Supplied data Block Start

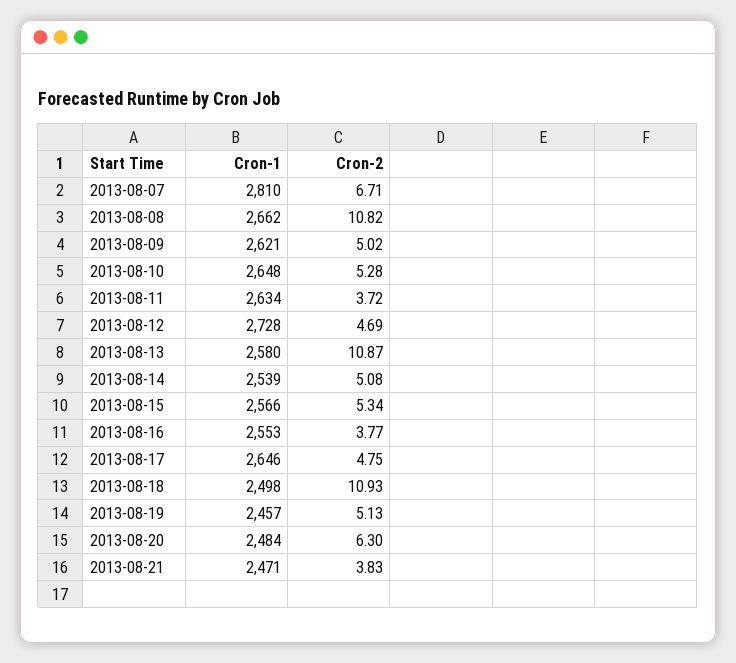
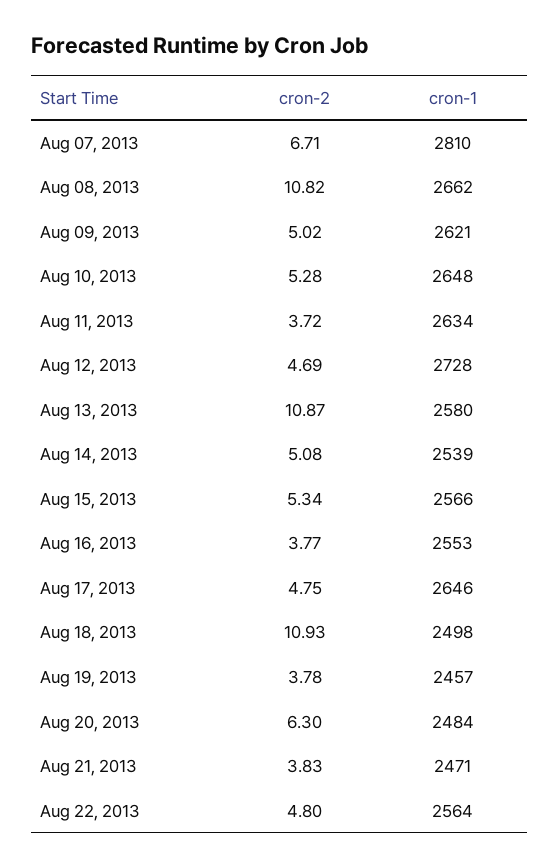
  {
    "Cron-1": {
      "2013-08-07": 2810,
      "2013-08-08": 2662,
      "2013-08-09": 2621,
      "2013-08-10": 2648,
      "2013-08-11": 2634,
      "2013-08-12": 2728,
      "2013-08-13": 2580,
      "2013-08-14": 2539,
      "2013-08-15": 2566,
      "2013-08-16": 2553,
      "2013-08-17": 2646,
      "2013-08-18": 2498,
      "2013-08-19": 2457,
      "2013-08-20": 2484,
-     "2013-08-21": 2471
+     "2013-08-21": 2471,
+     "Aug 22, 2013": 2564
    },
    "Cron-2": {
      "2013-08-07": 6.71,
      "2013-08-08": 10.82,
      "2013-08-09": 5.02,
      "2013-08-10": 5.28,
      "2013-08-11": 3.72,
      "2013-08-12": 4.69,
      "2013-08-13": 10.87,
      "2013-08-14": 5.08,
      "2013-08-15": 5.34,
      "2013-08-16": 3.77,
      "2013-08-17": 4.75,
      "2013-08-18": 10.93,
-     "2013-08-19": 5.13,
+     "2013-08-19": 3.78,
      "2013-08-20": 6.3,
-     "2013-08-21": 3.83
+     "2013-08-21": 3.83,
+     "Aug 22, 2013": 4.8
    }
  }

Supplied data Block End

Assigned task
Each line of the listing above must be given again exactly; the pictures are to be left out.

Solution for this problem
  {
    "Cron-1": {
      "2013-08-07": 2810,
      "2013-08-08": 2662,
      "2013-08-09": 2621,
      "2013-08-10": 2648,
      "2013-08-11": 2634,
      "2013-08-12": 2728,
      "2013-08-13": 2580,
      "2013-08-14": 2539,
      "2013-08-15": 2566,
      "2013-08-16": 2553,
      "2013-08-17": 2646,
      "2013-08-18": 2498,
      "2013-08-19": 2457,
      "2013-08-20": 2484,
-     "2013-08-21": 2471
+     "2013-08-21": 2471,
+     "Aug 22, 2013": 2564
    },
    "Cron-2": {
      "2013-08-07": 6.71,
      "2013-08-08": 10.82,
      "2013-08-09": 5.02,
      "2013-08-10": 5.28,
      "2013-08-11": 3.72,
      "2013-08-12": 4.69,
      "2013-08-13": 10.87,
      "2013-08-14": 5.08,
      "2013-08-15": 5.34,
      "2013-08-16": 3.77,
      "2013-08-17": 4.75,
      "2013-08-18": 10.93,
-     "2013-08-19": 5.13,
+     "2013-08-19": 3.78,
      "2013-08-20": 6.3,
-     "2013-08-21": 3.83
+     "2013-08-21": 3.83,
+     "Aug 22, 2013": 4.8
    }
  }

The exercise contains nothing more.